What’s more, we’re also an academic medical center, so we have a lot of visiting faculty and researchers who must be able to access and share information with other researchers in formal presentations and informal meetings. To guard against data leakage and help ensure data integrity, our team must know who is accessing information, when they are accessing it and what they are doing with it.

To achieve those goals, we are implementing Symantec’s endpoint protection and data-loss-prevention technologies. The firewall, anti-virus, anti-spyware, intrusion prevention and other security technologies of the endpoint protection solution help keep malicious code and activity out of our enterprise, while the data-loss-prevention technology helps keep confidential information from leaving the hospital system.

This project is just the latest in a series of security-related activities for Texas Children’s Hospital. For example, two years ago, we added Symantec’s Security Information Manager to our toolkit to help us collect, store and analyze security log data, as well as to monitor and respond to security events in order to meet compliance requirements. A year before that, we deployed the vendor’s Enterprise Security Manager to define and measure our efforts in meeting security policies and standards, along with its DeepSight Threat Management System services to stay apprised of the latest threats on the global horizon.

Since then, we have seen a 93 percent decrease in infected systems and a significant reduction—almost 700 hours per month—in the time required to compile audit reports and remediate security incidents.

These security practices and tools will become even more critical as our caregivers and patients become more mobile. Soon, we’ll see doctors using their smart phones to access medical records and patients using their phones to send heart readings and the like directly into their medical records.

What will never change, however, is the importance of keeping that information safe and available, as well as our commitment to doing all we can to make that possible, even as our IT environments become more complex and sophisticated.

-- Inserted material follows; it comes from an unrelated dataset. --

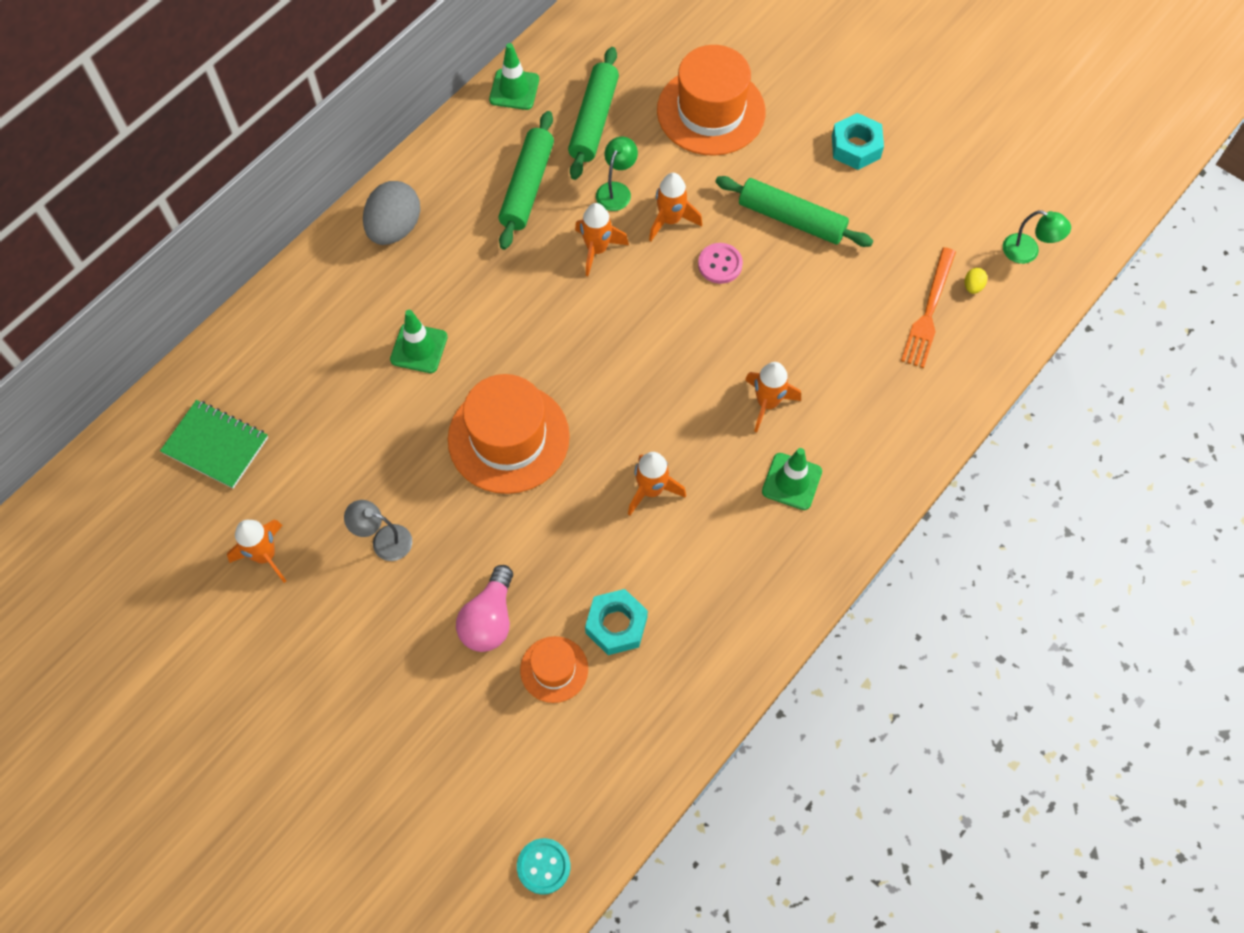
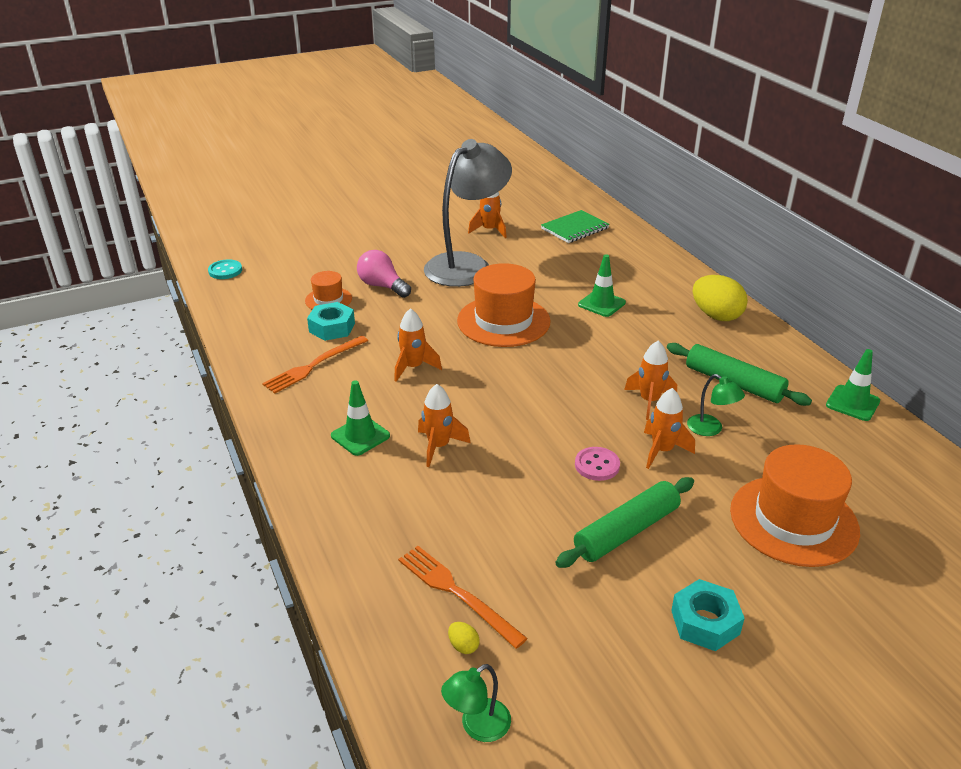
camera: 115 degrees right, 30 degrees down
grey lamp [344,500,412,561] -> grey lamp [424,139,512,287], size x2.49
grey egg [363,181,420,245] -> yellow egg [693,275,748,321]
green rolling pin [568,47,619,180] -> none
none -> orange fork [262,336,368,394]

At Texas Children’s Hospital, every individual and organization is dedicated to delivering optimal care to the millions of children who come through our doors. And our IT initiatives and professionals are focused on making sure the technology infrastructure and processes that support and help enable quality care are the best they can be.

Our ultimate goal is to ensure that all the children who come to our hospital leave stronger, better and healthier.